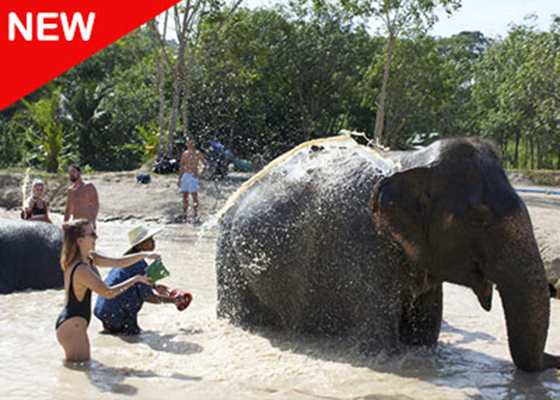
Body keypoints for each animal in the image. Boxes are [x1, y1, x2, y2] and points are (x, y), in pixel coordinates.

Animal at [217, 135, 560, 372]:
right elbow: (382, 342)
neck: (411, 164)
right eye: (479, 218)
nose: (554, 358)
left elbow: (424, 335)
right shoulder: (362, 243)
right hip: (229, 257)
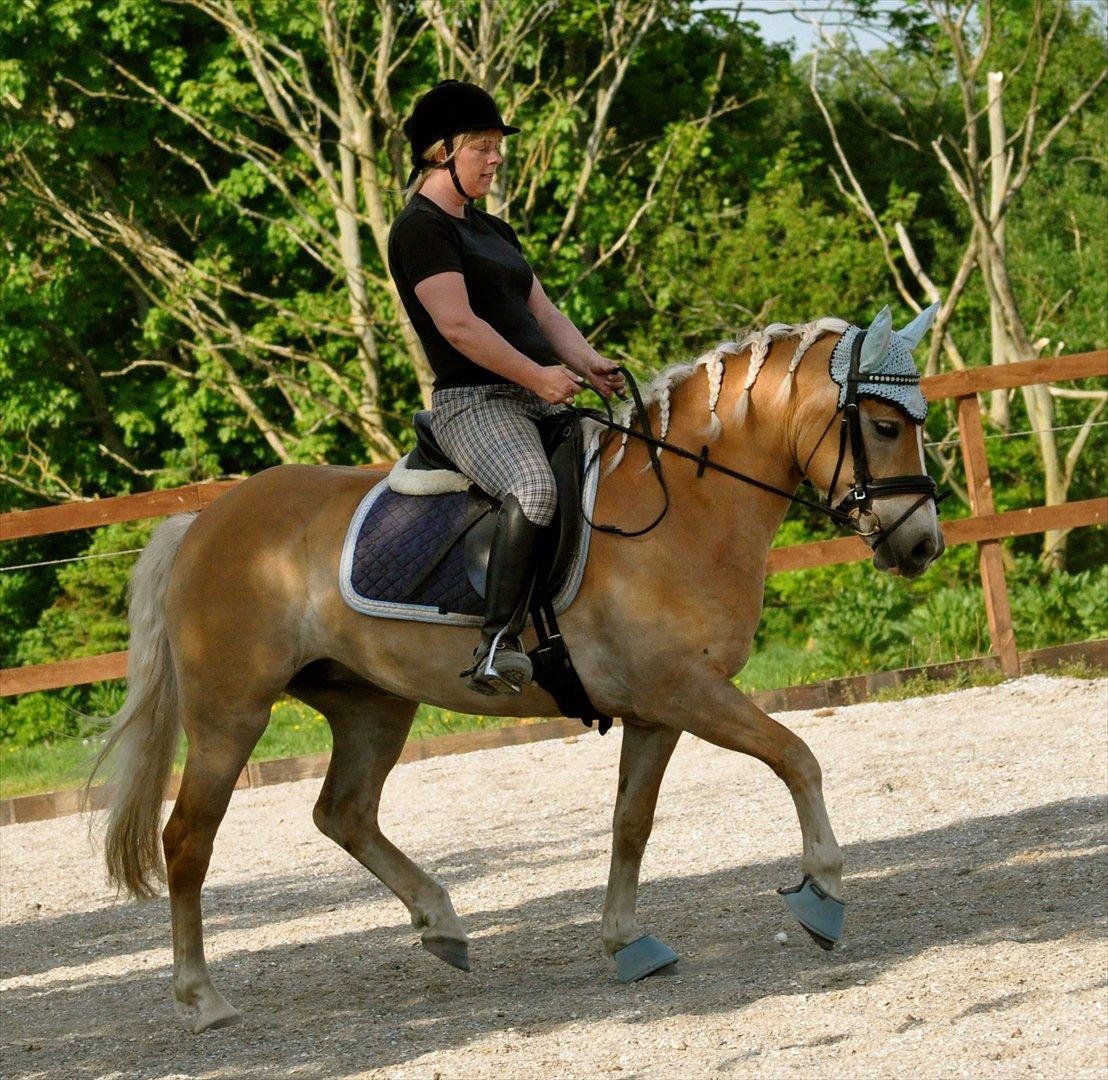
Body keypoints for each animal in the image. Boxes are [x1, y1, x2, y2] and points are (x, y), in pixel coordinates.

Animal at [90, 301, 948, 1032]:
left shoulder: (657, 709)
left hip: (372, 703)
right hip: (230, 715)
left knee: (344, 812)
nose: (922, 545)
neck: (686, 510)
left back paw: (441, 925)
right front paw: (823, 893)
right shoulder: (688, 691)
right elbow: (797, 758)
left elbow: (632, 821)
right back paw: (202, 999)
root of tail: (203, 521)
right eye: (881, 424)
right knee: (188, 841)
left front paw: (626, 942)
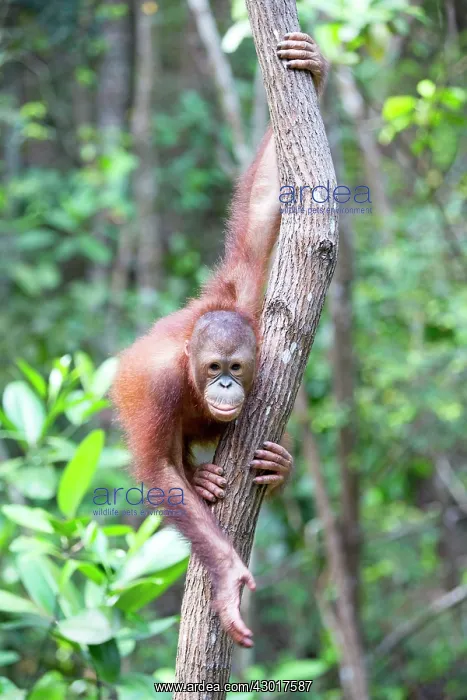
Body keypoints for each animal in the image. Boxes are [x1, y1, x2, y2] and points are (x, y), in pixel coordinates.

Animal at [112, 33, 328, 648]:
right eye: (214, 368)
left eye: (235, 365)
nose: (228, 384)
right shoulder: (158, 384)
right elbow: (159, 473)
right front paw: (229, 576)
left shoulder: (242, 298)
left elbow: (262, 211)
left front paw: (313, 66)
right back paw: (204, 477)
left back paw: (275, 466)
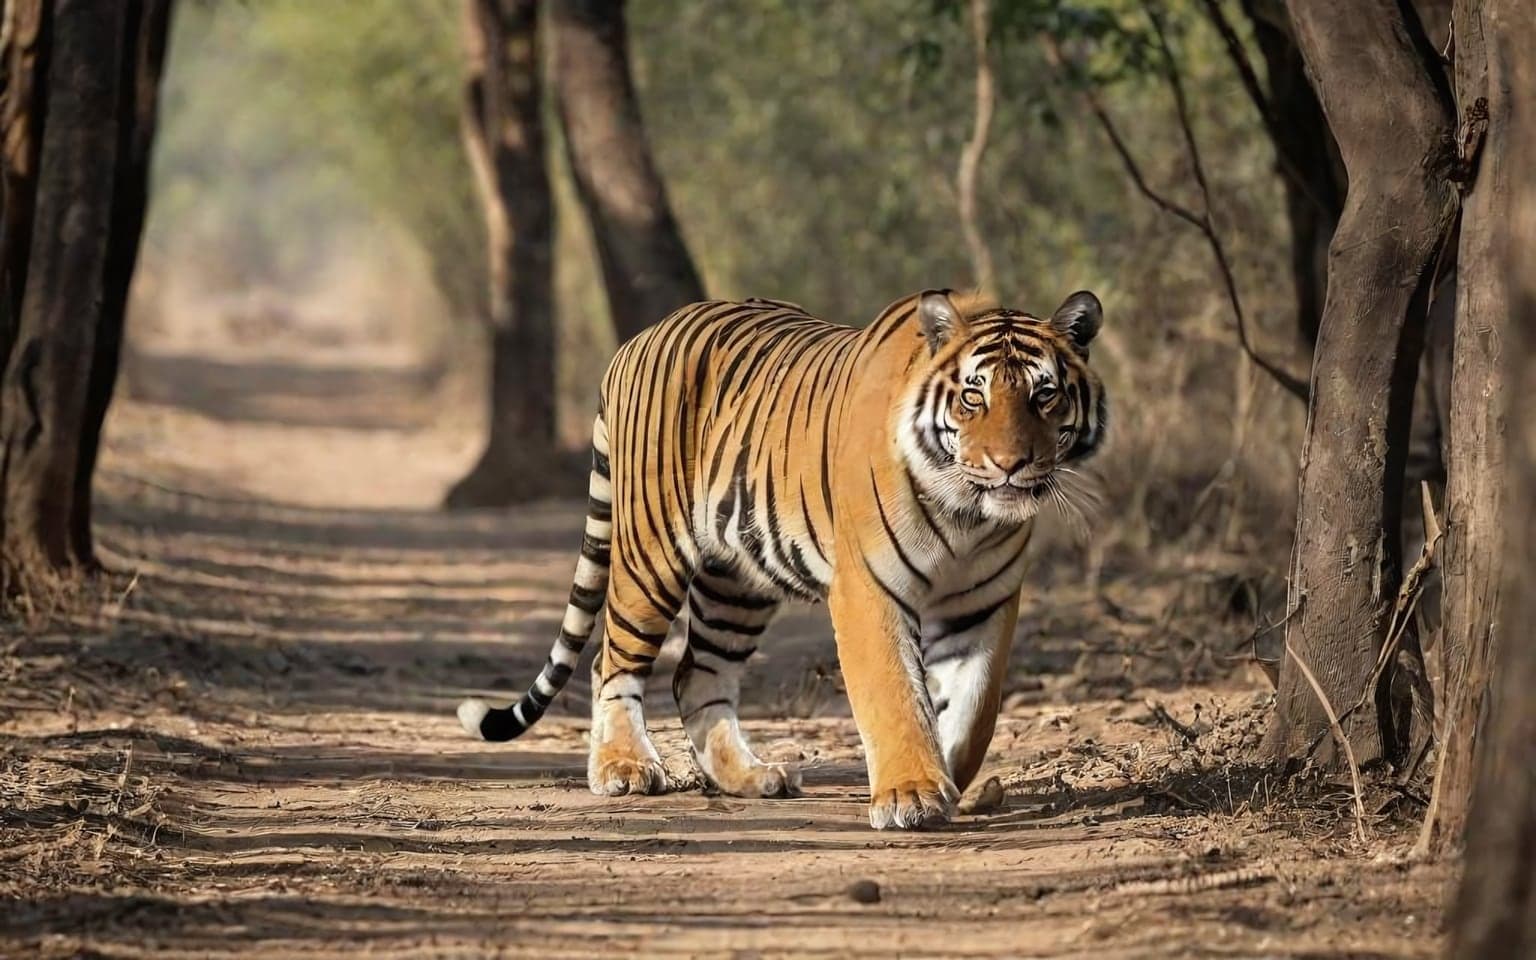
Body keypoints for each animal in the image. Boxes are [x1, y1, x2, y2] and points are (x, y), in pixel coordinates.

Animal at [458, 288, 1107, 829]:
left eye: (1044, 394)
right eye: (974, 396)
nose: (1010, 465)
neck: (968, 516)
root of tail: (638, 341)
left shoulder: (985, 602)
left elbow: (974, 709)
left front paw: (951, 776)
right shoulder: (868, 590)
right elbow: (894, 694)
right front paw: (913, 794)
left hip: (736, 584)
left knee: (698, 674)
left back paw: (750, 776)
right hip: (650, 552)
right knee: (611, 661)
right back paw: (624, 768)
- - -
→ **Your goal**
The lines to reproduce run from the line containing "left back paw: (275, 466)" through the last line of the records above, both included. Copy them exactly and drop the pictures.

→ **Solution to this task**
left back paw: (275, 466)
Body keypoints for each animal in the image. Boxes are [x1, y1, x2, y2] and points are (x, y), in pixel coordinates.

Animal at [458, 288, 1107, 829]:
left eye: (1044, 394)
right eye: (974, 396)
nose: (1010, 465)
neck: (968, 516)
root of tail: (638, 341)
left shoulder: (985, 602)
left elbow: (974, 709)
left front paw: (951, 776)
right shoulder: (868, 590)
right elbow: (894, 694)
right front paw: (913, 794)
left hip: (736, 584)
left knee: (698, 674)
left back paw: (750, 776)
right hip: (650, 552)
right knee: (611, 661)
right back paw: (624, 768)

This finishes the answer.